Sir Ridley Scott was born in South Shields, County Durham, North East England and studied at the Royal College of Art in London where he actually helped establish the college’s film department. After graduating in 1963, he became a set designer trainee for BBC Television, which eventually led to directing TV shows.
In 1968, Scott and his brother Tony founded the Ridley Scott Associates (RSA) film company where they made commercials in the 1970s. He successfully gave Chanel No. 5 an image boost with his fantastic and surreal ads. He was, of course, also the director of the famous 1984 Apple Macintosh commercial that premiered during Super Bowl XVIII.
In 1977 he made his feature film directorial debut with The Duellists, a critically successful film that won praise for its authentic portrayal of military life during the Napoleonic Wars.

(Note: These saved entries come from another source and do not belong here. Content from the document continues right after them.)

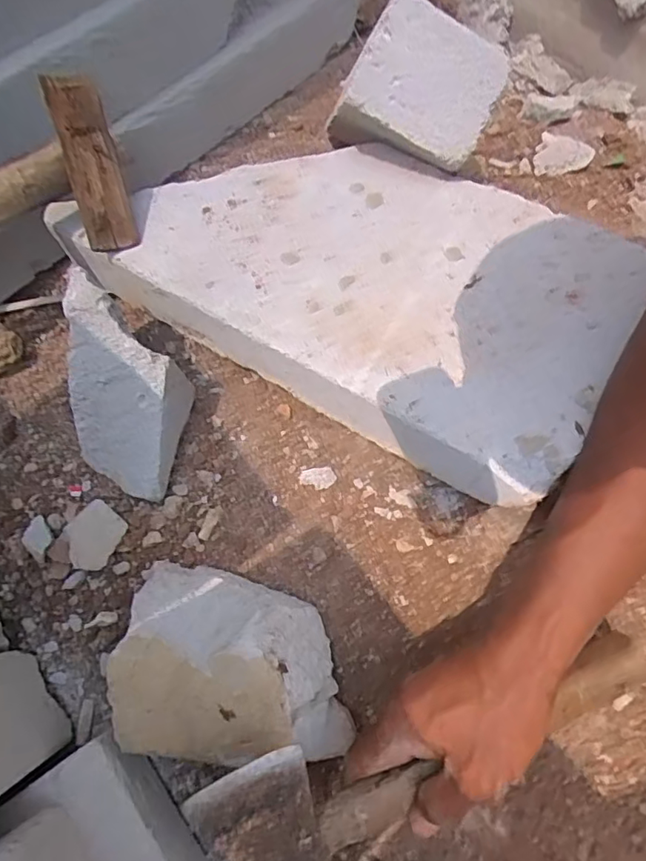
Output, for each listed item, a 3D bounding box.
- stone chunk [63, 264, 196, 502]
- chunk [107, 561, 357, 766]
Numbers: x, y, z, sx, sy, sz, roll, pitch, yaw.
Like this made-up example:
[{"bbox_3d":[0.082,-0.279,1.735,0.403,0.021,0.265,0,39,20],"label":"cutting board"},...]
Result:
[{"bbox_3d":[-0.152,-0.022,0.414,0.116,0.119,0.091,38,73,10],"label":"stone chunk"},{"bbox_3d":[-0.060,0.159,0.382,0.147,0.073,0.116,8,70,0],"label":"chunk"}]

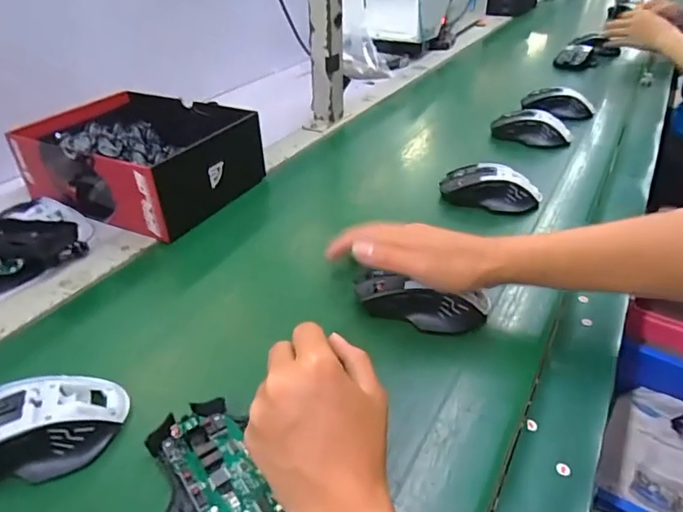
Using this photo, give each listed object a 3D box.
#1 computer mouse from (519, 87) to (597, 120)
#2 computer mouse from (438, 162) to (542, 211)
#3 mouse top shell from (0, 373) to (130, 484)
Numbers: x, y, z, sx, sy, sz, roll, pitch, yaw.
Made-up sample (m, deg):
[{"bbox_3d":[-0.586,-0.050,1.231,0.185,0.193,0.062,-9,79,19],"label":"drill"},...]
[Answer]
[{"bbox_3d":[0.367,-0.258,0.847,0.117,0.038,0.060,9,37,13],"label":"computer mouse"},{"bbox_3d":[0.178,-0.080,0.598,0.118,0.039,0.060,9,36,13],"label":"computer mouse"},{"bbox_3d":[-0.208,0.113,0.340,0.114,0.037,0.074,-13,37,-17],"label":"mouse top shell"}]

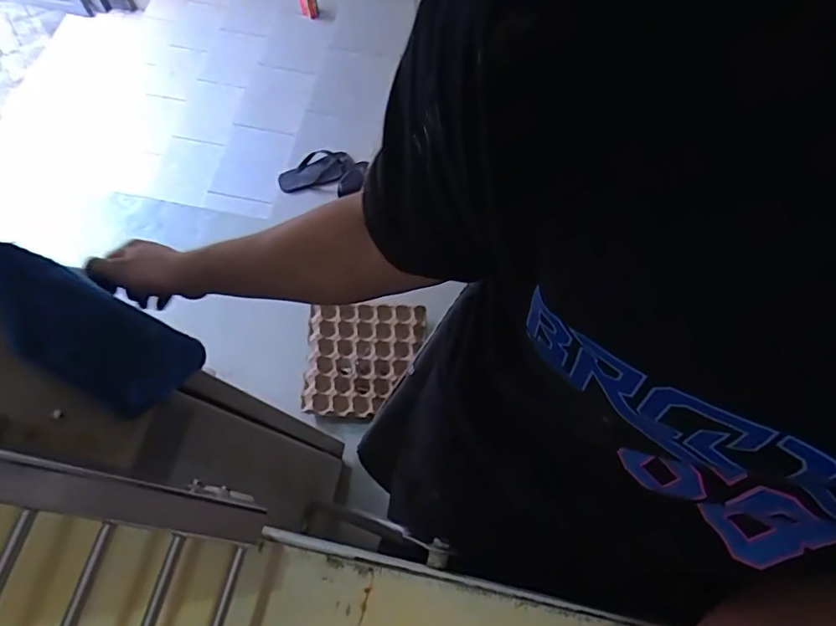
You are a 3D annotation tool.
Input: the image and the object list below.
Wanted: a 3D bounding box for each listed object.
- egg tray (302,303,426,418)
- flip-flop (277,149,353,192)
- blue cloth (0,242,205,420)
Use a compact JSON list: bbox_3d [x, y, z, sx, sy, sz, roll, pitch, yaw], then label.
[{"bbox_3d":[-0.134,0.113,1.327,0.289,0.040,0.290,1,69,-2],"label":"egg tray"},{"bbox_3d":[-0.331,-0.463,1.696,0.236,0.039,0.108,-17,70,-9],"label":"flip-flop"},{"bbox_3d":[-0.305,0.024,0.485,0.020,0.271,0.096,18,71,20],"label":"blue cloth"}]

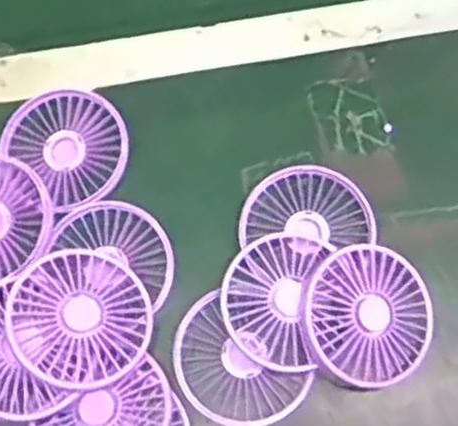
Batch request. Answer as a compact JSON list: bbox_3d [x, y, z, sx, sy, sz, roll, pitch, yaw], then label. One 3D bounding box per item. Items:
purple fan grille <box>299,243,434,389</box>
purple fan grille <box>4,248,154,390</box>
[{"bbox_3d":[0.088,0.064,0.501,0.085,0.013,0.085,3,79,-17],"label":"purple fan grille"},{"bbox_3d":[-0.091,0.064,0.487,0.085,0.009,0.084,8,63,-15],"label":"purple fan grille"}]

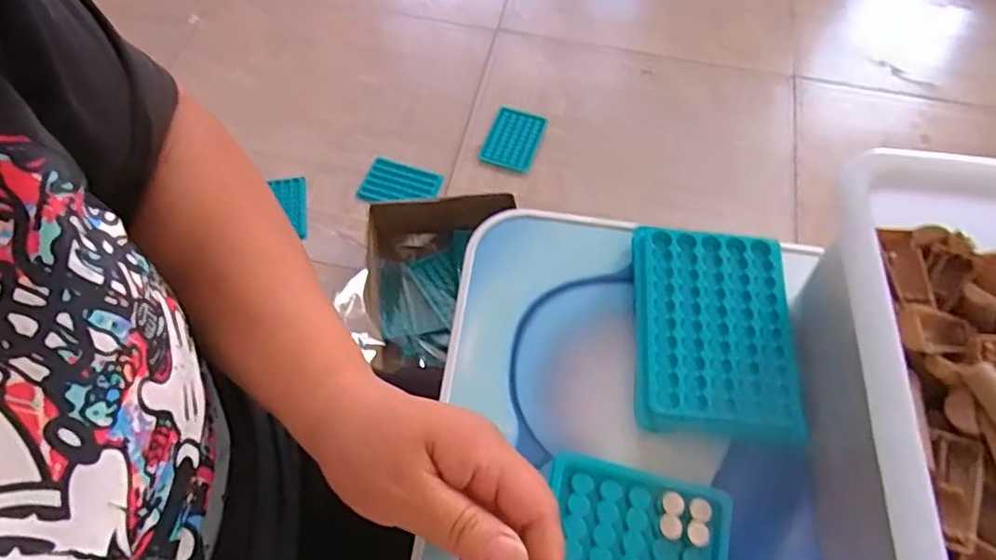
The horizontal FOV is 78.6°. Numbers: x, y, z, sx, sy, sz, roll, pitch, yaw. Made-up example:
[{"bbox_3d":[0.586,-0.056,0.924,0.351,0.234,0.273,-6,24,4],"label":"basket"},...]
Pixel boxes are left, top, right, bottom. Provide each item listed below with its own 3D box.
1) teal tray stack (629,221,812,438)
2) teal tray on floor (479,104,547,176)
[{"bbox_3d":[0.129,0.031,0.370,0.091,0.026,0.127,4,62,1],"label":"teal tray stack"},{"bbox_3d":[0.028,-0.261,1.119,0.099,0.017,0.131,19,73,15],"label":"teal tray on floor"}]

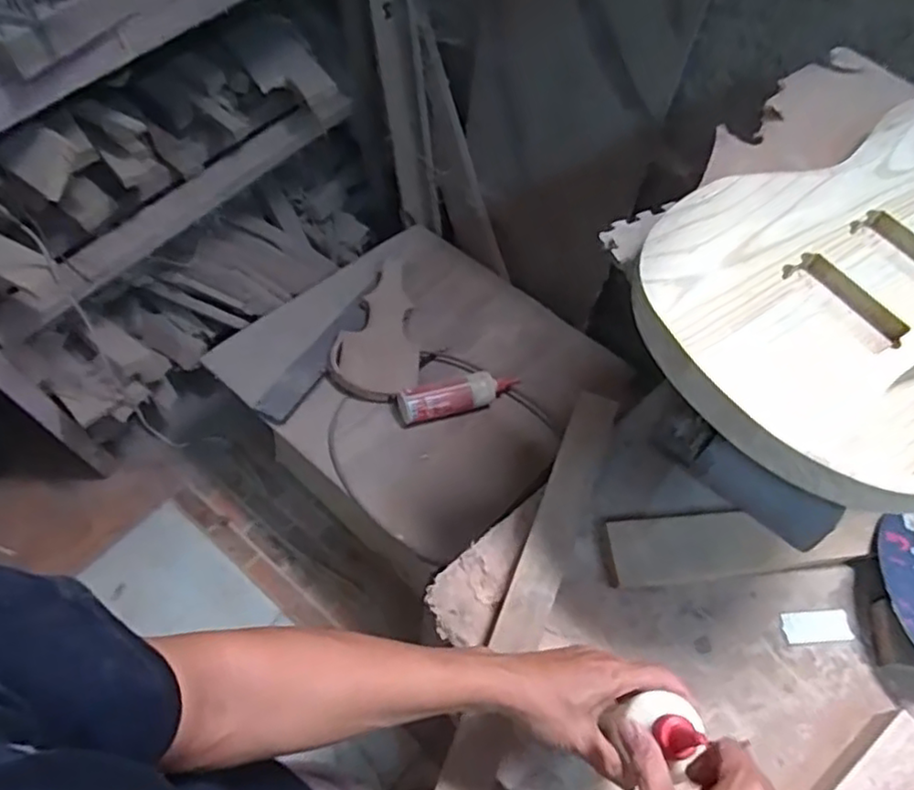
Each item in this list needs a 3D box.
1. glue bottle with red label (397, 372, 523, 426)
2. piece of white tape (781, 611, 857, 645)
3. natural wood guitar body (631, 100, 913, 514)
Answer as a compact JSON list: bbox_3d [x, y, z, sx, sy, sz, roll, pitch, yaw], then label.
[{"bbox_3d":[0.002,0.000,1.257,0.237,0.050,0.069,-18,62,-12],"label":"glue bottle with red label"},{"bbox_3d":[0.399,0.257,0.727,0.076,0.004,0.033,-3,60,-4],"label":"piece of white tape"},{"bbox_3d":[0.388,-0.094,0.583,0.451,0.045,0.329,-23,63,-14],"label":"natural wood guitar body"}]

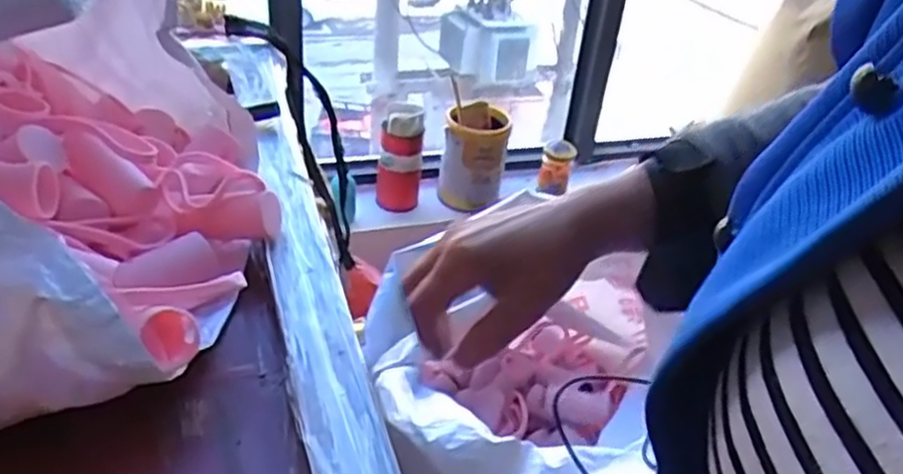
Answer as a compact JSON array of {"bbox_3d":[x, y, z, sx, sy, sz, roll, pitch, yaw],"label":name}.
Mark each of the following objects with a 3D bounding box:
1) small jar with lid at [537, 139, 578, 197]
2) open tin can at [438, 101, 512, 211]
[{"bbox_3d":[0.213,-0.137,1.504,0.064,0.120,0.053,12,33,8],"label":"small jar with lid"},{"bbox_3d":[0.044,-0.146,1.420,0.112,0.190,0.139,9,33,4],"label":"open tin can"}]

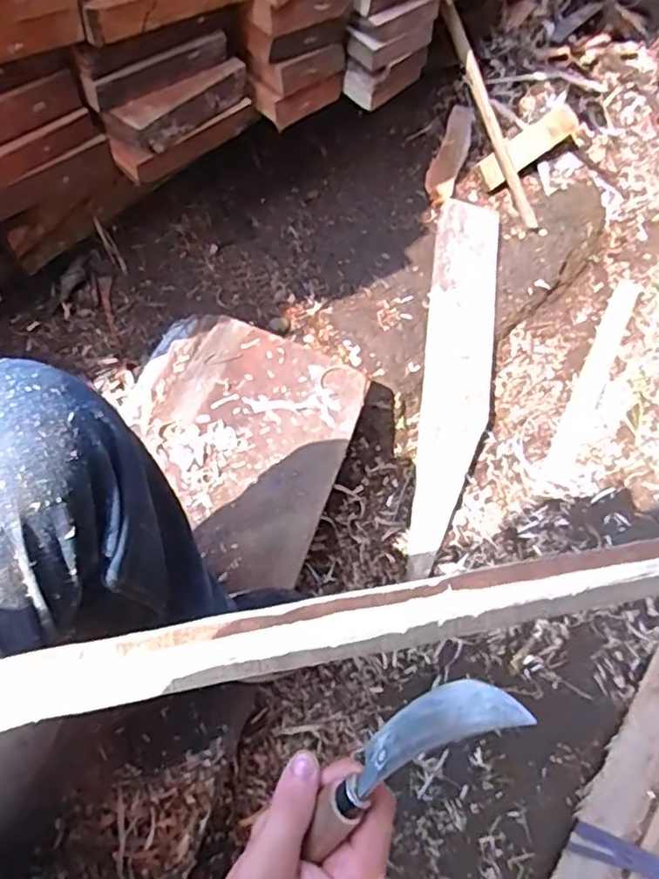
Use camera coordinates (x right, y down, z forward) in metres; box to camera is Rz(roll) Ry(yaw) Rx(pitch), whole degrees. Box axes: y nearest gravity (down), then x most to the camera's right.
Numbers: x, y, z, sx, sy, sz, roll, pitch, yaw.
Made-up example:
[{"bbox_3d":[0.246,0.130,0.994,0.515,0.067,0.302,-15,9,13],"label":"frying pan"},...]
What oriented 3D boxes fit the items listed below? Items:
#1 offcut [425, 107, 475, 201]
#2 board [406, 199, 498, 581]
[{"bbox_3d":[0.235,-0.553,1.253,0.056,0.018,0.258,19,70,5],"label":"offcut"},{"bbox_3d":[0.215,-0.103,1.105,0.111,0.032,0.651,7,81,-2],"label":"board"}]

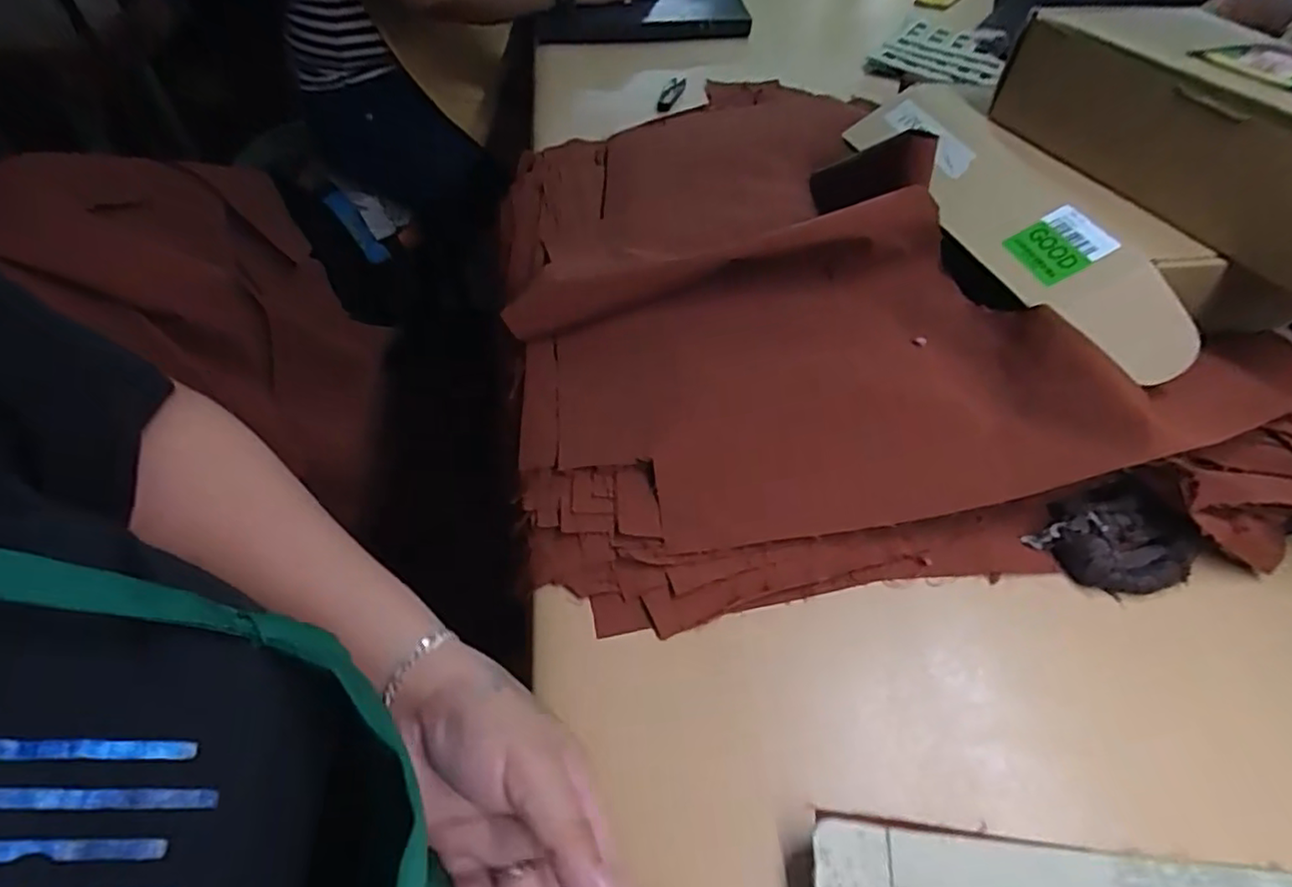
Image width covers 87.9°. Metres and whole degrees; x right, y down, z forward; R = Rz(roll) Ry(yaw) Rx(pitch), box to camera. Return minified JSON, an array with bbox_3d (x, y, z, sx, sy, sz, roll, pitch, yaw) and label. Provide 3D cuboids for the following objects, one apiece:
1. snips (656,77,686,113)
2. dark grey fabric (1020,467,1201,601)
[{"bbox_3d":[0.032,-0.421,0.807,0.026,0.009,0.090,8,49,9],"label":"snips"},{"bbox_3d":[0.264,0.052,0.373,0.078,0.032,0.058,-14,49,-11],"label":"dark grey fabric"}]

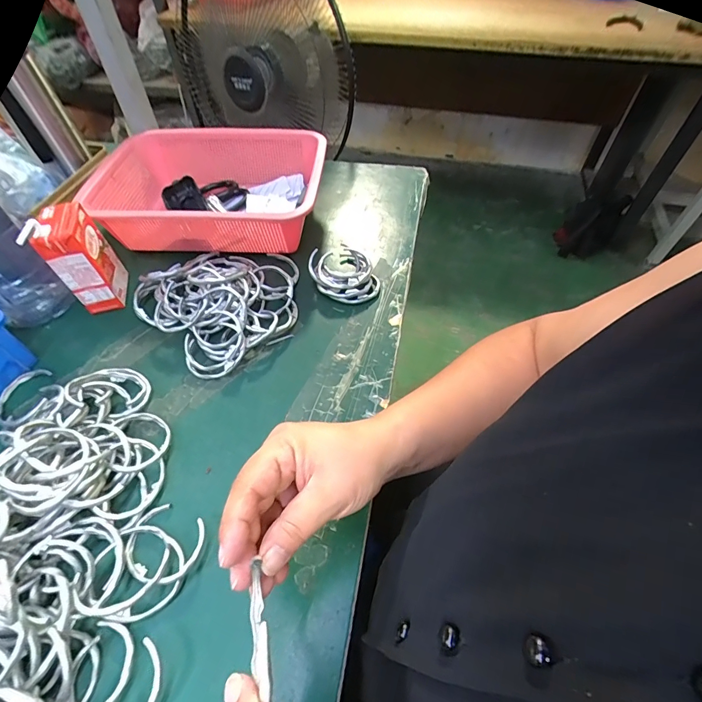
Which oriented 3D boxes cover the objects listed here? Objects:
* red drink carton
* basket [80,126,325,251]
[{"bbox_3d":[-0.308,-0.104,0.444,0.044,0.115,0.073,-12,53,-8],"label":"red drink carton"},{"bbox_3d":[-0.189,-0.226,0.532,0.290,0.087,0.213,3,52,3],"label":"basket"}]

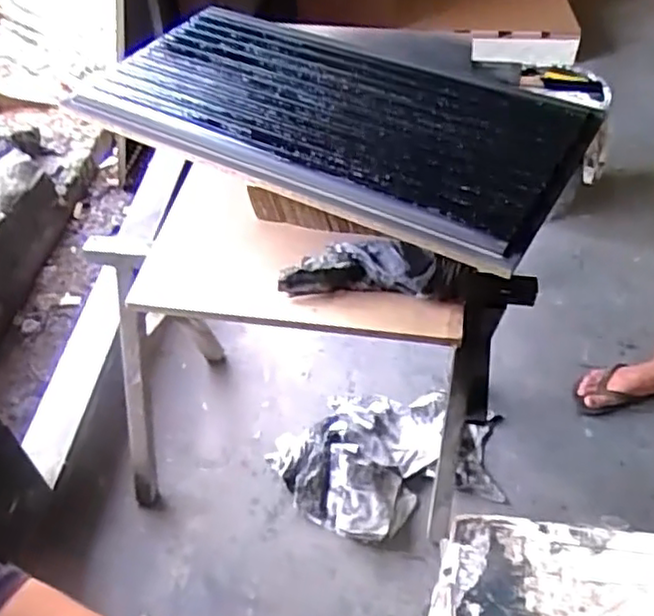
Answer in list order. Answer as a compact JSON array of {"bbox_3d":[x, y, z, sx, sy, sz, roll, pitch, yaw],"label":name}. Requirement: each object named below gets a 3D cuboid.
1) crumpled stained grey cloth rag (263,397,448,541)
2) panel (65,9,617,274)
[{"bbox_3d":[0.082,0.304,1.547,0.326,0.081,0.426,22,51,19],"label":"crumpled stained grey cloth rag"},{"bbox_3d":[-0.010,-0.339,1.150,0.852,0.063,0.456,24,53,19],"label":"panel"}]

His first commercial success was Alien in 1979, a sci-fi horror that felt new, original and, most importantly, scary. Immediately following Alien in 1982 was another sci-fi movie that became a film classic, Blade Runner, based on the Philip K. Dick classic Do Androids Dream of Electric Sheep? and depicting a visually stunning dystopian Los Angeles. Unlike Alien, however, this movie had mixed reviews and was a commercial disappointment, but it has become well-regarded in the years since its release.
Popular films directed by Scott following Blade Runner include Legend (1985), Thelma & Louise (1991), G.I. Jane (1997), Gladiator (2000), Hannibal (2001), Black Hawk Down (2001) and American Gangster (2007). Many good films, but I remember thinking after seeing the Russel Crowe version of Robin Hood back in 2010 that his best film was still Alien.
Lately though, he has revisited the sci-fi genre to great success, starting with his first movie set in the Alien universe since the original Alien, Prometheus, which came out in 2012. Its reviews and box office numbers reflected my own opinion on the film perfectly: not a rousing success but not at all bad. Scott’s greatest post-Alien success was the movie The Martian, which not only made more money than any of his other films but was nominated for Best Picture at the Oscars, won the Golden Globe, and was the best movie he ever directed in this blogger’s opinion.
I was never a huge fan of Scott’s. His movies tend to take themselves too seriously and even his greatest works have a feeling of averageness about them, but movies like The Martian, which I genuinely loved the most of all his films, have restored my faith in his talents and are the ultimate reason why I can’t wait to see what he’ll do next, especially if it’s in the genre of science fiction.